Oil is headed for its first monthly decline in six months, all against the backdrop of major efforts by OPEC and cartel allies like Russia (OPEC +). The main reason for OPEC +, mistakes remains the surging US oil shipment. WTI futures declined by 3.1% in February, mainly due to the rise in US oil reserves and the country's rising exports. Later today, at 17:30, we expect the weekly US oil inventories, with investors expecting to jump for a fifth consecutive week, this time at 2.40m. barrels.
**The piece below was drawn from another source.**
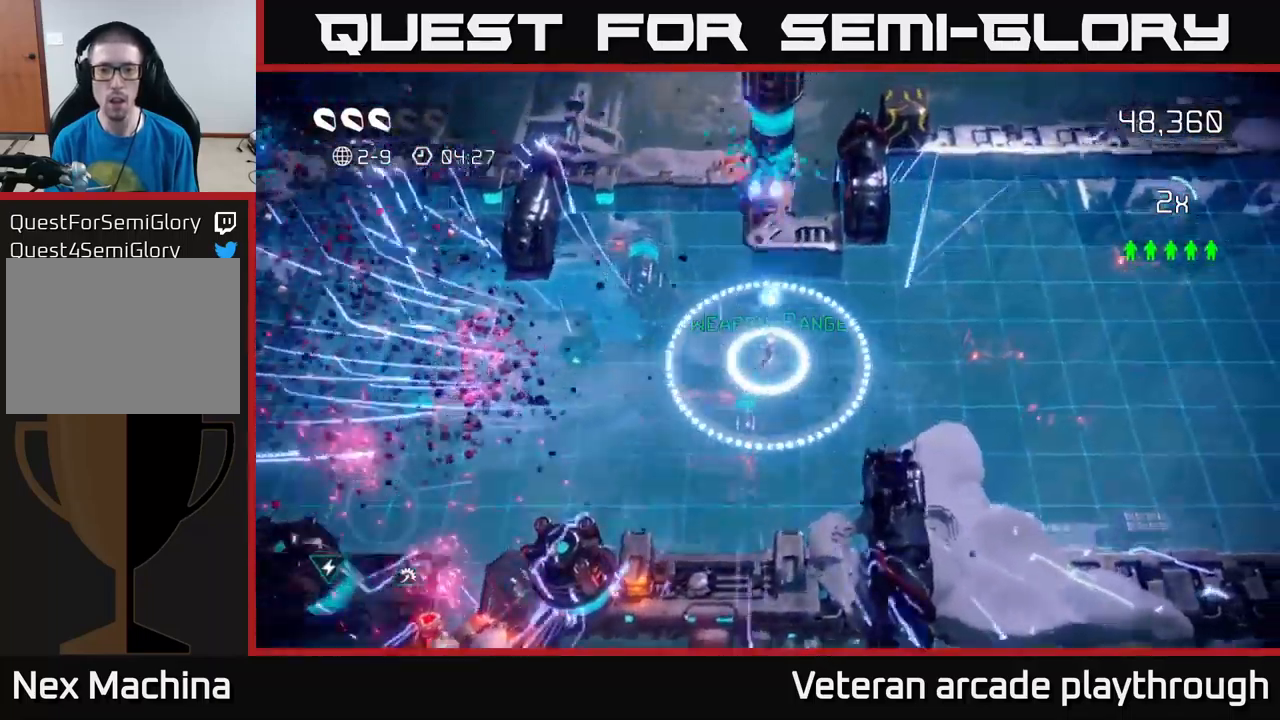
{"buttons": [], "left_stick": "right", "right_stick": "up", "events": [[67, "left_stick", "up"], [334, "left_stick", "up-right"], [450, "left_stick", "right"]]}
What will move the oil next month?
What OPEC has to do with shale oil producers next week is what the traders should watch out for. The meeting will take place in Houston, while the US Department of Energy is expected to record a record shale oil production that seriously threatens the cartel's efforts to balance the market.
Next month, there will also be two events that will also help Short-ae in oil. The members of OPEC, Venezuela and Libya are on the way to reversing the deal. The Venezuelan economy is hit by hyper-inflation, driven mainly by the fall in oil and the government's inability to restructure its economy. On the other hand, Libya is about to replenish its exports, as a key port in the country will be "modified" after the mass protests that led to its closure and a significant drop in oil exports.
In addition, if we look beyond OPEC and US production, USD would also have an impact, but more limited. Since oil is denominated in US dollars and investors' expectations are USD to grow, the negative picture of black gold is complete.